Recent blogs and Web postings are claiming that an asteroid will impact Earth, sometime between 15 September and 28 September 2015.
On one of those dates, as rumours go, there will be an impact – “evidently” near Puerto Rico – causing destruction to the Atlantic and Gulf coasts of the US and Mexico, as well as Central and South America.

NASA has published some facts to debunk the rumours.

“There is no scientific basis – not one shred of evidence – that an asteroid or any other celestial object will impact Earth on those dates,” says Paul Chodas, manager of NASA’s Near-Earth Object office at the Jet Propulsion Laboratory in Pasadena, California.

In fact, NASA’s Near-Earth Object Observations Program says there have been no asteroids or comets observed that would impact Earth anytime in the foreseeable future. All known Potentially Hazardous Asteroids have less than a 0,01% chance of impacting Earth in the next 100 years.

The Near-Earth Object office at JPL is a key group involved with the international collaboration of astronomers and scientists who keep watch on the sky with their telescopes, looking for asteroids that could do harm to the planet and predicting their paths through space for the foreseeable future. If there were any observations on anything headed our way, Chodas and his colleagues believe they would know about it.

“If there were any object large enough to do that type of destruction in September, we would have seen something of it by now,” he says.

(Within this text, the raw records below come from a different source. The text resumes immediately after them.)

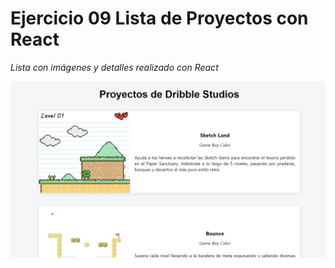 # Ejercicio 09 Lista de Proyectos con React

_Lista con imágenes y detalles realizado con React_

![Screenshot](Example.png)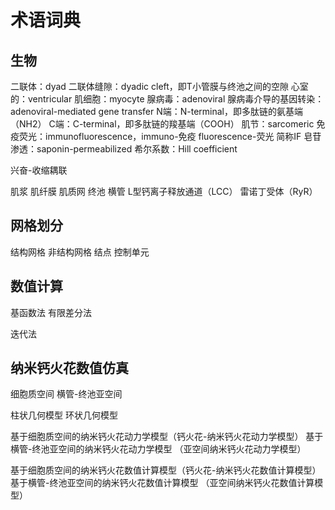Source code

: # 术语词典

## 生物

二联体：dyad
二联体缝隙：dyadic cleft，即T小管膜与终池之间的空隙
心室的：ventricular
肌细胞：myocyte
腺病毒：adenoviral
腺病毒介导的基因转染：adenoviral-mediated gene transfer
N端：N-terminal，即多肽链的氨基端（NH2）
C端：C-terminal，即多肽链的羧基端（COOH）
肌节：sarcomeric
免疫荧光：immunofluorescence，immuno-免疫 fluorescence-荧光  简称IF
皂苷渗透：saponin-permeabilized
希尔系数：Hill coefficient

兴奋-收缩耦联

肌浆
肌纤膜
肌质网
终池
横管
L型钙离子释放通道（LCC）
雷诺丁受体（RyR）

## 网格划分

结构网格
非结构网格
结点
控制单元

## 数值计算

基函数法
有限差分法

迭代法

## 纳米钙火花数值仿真

细胞质空间
横管-终池亚空间

柱状几何模型
环状几何模型

基于细胞质空间的纳米钙火花动力学模型（钙火花-纳米钙火花动力学模型）
基于横管-终池亚空间的纳米钙火花动力学模型   （亚空间纳米钙火花动力学模型）

基于细胞质空间的纳米钙火花数值计算模型（钙火花-纳米钙火花数值计算模型）
基于横管-终池亚空间的纳米钙火花数值计算模型  （亚空间纳米钙火花数值计算模型）



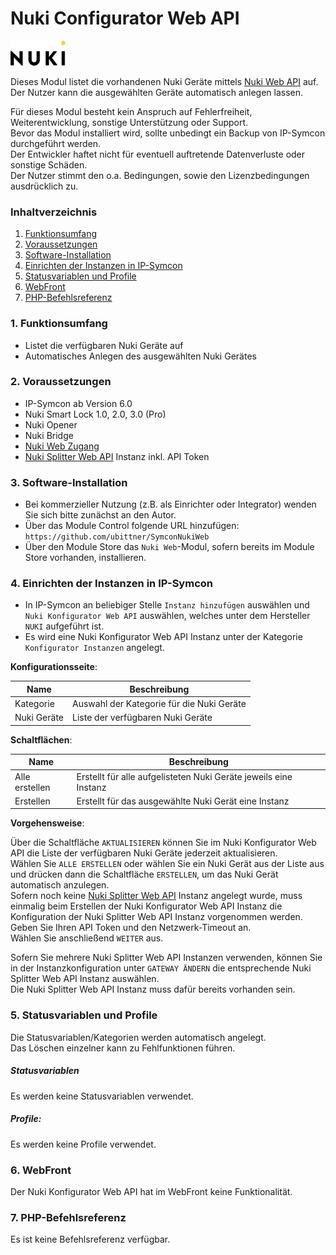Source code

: # Nuki Configurator Web API  

[![Image](../imgs/NUKI_Logo.png)](https://nuki.io/de/)  

Dieses Modul listet die vorhandenen Nuki Geräte mittels [Nuki Web API](https://developer.nuki.io/t/nuki-web-api/25) auf.  
Der Nutzer kann die ausgewählten Geräte automatisch anlegen lassen.  

Für dieses Modul besteht kein Anspruch auf Fehlerfreiheit, Weiterentwicklung, sonstige Unterstützung oder Support.  
Bevor das Modul installiert wird, sollte unbedingt ein Backup von IP-Symcon durchgeführt werden.  
Der Entwickler haftet nicht für eventuell auftretende Datenverluste oder sonstige Schäden.  
Der Nutzer stimmt den o.a. Bedingungen, sowie den Lizenzbedingungen ausdrücklich zu.

### Inhaltverzeichnis

1. [Funktionsumfang](#1-funktionsumfang)
2. [Voraussetzungen](#2-voraussetzungen)
3. [Software-Installation](#3-software-installation)
4. [Einrichten der Instanzen in IP-Symcon](#4-einrichten-der-instanzen-in-ip-symcon)
5. [Statusvariablen und Profile](#5-statusvariablen-und-profile)
6. [WebFront](#6-webfront)
7. [PHP-Befehlsreferenz](#7-php-befehlsreferenz)

### 1. Funktionsumfang

* Listet die verfügbaren Nuki Geräte auf
* Automatisches Anlegen des ausgewählten Nuki Gerätes

### 2. Voraussetzungen

- IP-Symcon ab Version 6.0
- Nuki Smart Lock 1.0, 2.0, 3.0 (Pro)
- Nuki Opener
- Nuki Bridge
- [Nuki Web Zugang](https://web.nuki.io/#/login)
- [Nuki Splitter Web API](../Splitter) Instanz inkl. API Token

### 3. Software-Installation

* Bei kommerzieller Nutzung (z.B. als Einrichter oder Integrator) wenden Sie sich bitte zunächst an den Autor.
* Über das Module Control folgende URL hinzufügen: `https://github.com/ubittner/SymconNukiWeb`
* Über den Module Store das `Nuki Web`-Modul, sofern bereits im Module Store vorhanden, installieren.

### 4. Einrichten der Instanzen in IP-Symcon

- In IP-Symcon an beliebiger Stelle `Instanz hinzufügen` auswählen und `Nuki Konfigurator Web API` auswählen, welches unter dem Hersteller `NUKI` aufgeführt ist.  
- Es wird eine Nuki Konfigurator Web API Instanz unter der Kategorie `Konfigurator Instanzen` angelegt.  

__Konfigurationsseite__:

Name        | Beschreibung
----------- | -----------------------------------------
Kategorie   | Auswahl der Kategorie für die Nuki Geräte
Nuki Geräte | Liste der verfügbaren Nuki Geräte

__Schaltflächen__:

Name            | Beschreibung
--------------- | ----------------------------------------------------------------
Alle erstellen  | Erstellt für alle aufgelisteten Nuki Geräte jeweils eine Instanz
Erstellen       | Erstellt für das ausgewählte Nuki Gerät eine Instanz        

__Vorgehensweise__:

Über die Schaltfläche `AKTUALISIEREN` können Sie im Nuki Konfigurator Web API die Liste der verfügbaren Nuki Geräte jederzeit aktualisieren.  
Wählen Sie `ALLE ERSTELLEN` oder wählen Sie ein Nuki Gerät aus der Liste aus und drücken dann die Schaltfläche `ERSTELLEN`, um das Nuki Gerät automatisch anzulegen.  
Sofern noch keine [Nuki Splitter Web API](../Splitter) Instanz angelegt wurde, muss einmalig beim Erstellen der Nuki Konfigurator Web API Instanz die Konfiguration der Nuki Splitter Web API Instanz vorgenommen werden.  
Geben Sie Ihren API Token und den Netzwerk-Timeout an.  
Wählen Sie anschließend `WEITER` aus.  

Sofern Sie mehrere Nuki Splitter Web API Instanzen verwenden, können Sie in der Instanzkonfiguration unter `GATEWAY ÄNDERN` die entsprechende Nuki Splitter Web API Instanz auswählen.  
Die Nuki Splitter Web API Instanz muss dafür bereits vorhanden sein.  

### 5. Statusvariablen und Profile

Die Statusvariablen/Kategorien werden automatisch angelegt.  
Das Löschen einzelner kann zu Fehlfunktionen führen.

##### Statusvariablen

Es werden keine Statusvariablen verwendet.

##### Profile:

Es werden keine Profile verwendet.

### 6. WebFront

Der Nuki Konfigurator Web API hat im WebFront keine Funktionalität.

### 7. PHP-Befehlsreferenz

Es ist keine Befehlsreferenz verfügbar.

However, Chodas points out this isn’t the first time an unsubstantiated claim of a celestial object about to impact Earth has been made – and it probably won’t be the last.

In 2011 there were rumors about the so-called “doomsday” comet Elenin, which never posed any danger of harming Earth and broke up into a stream of small debris out in space. Then there were Internet assertions surrounding the end of the Mayan calendar on 21 December 2012, insisting the world would end with a large asteroid impact. And just this year, asteroids 2004 BL86 and 2014 YB35 were said to be on dangerous near-Earth trajectories, but their flybys of our planet in January and March went without incident – just as NASA predicted.

“Again, there is no existing evidence that an asteroid or any other celestial object is on a trajectory that will impact Earth,” says Chodas. “In fact, not a single one of the known objects has any credible chance of hitting our planet over the next century.”

NASA detects, tracks and characterizes asteroids and comets passing within 30-million miles of Earth using both
ground- and space-based telescopes. The Near-Earth Object Observations Program, commonly called “Spaceguard,” discovers these objects, characterises the physical nature of a subset of them, and predicts their paths to determine if any could be potentially hazardous to our planet. There are no known credible impact threats to date – only the continuous and harmless infall of meteoroids, tiny asteroids that burn up in the atmosphere.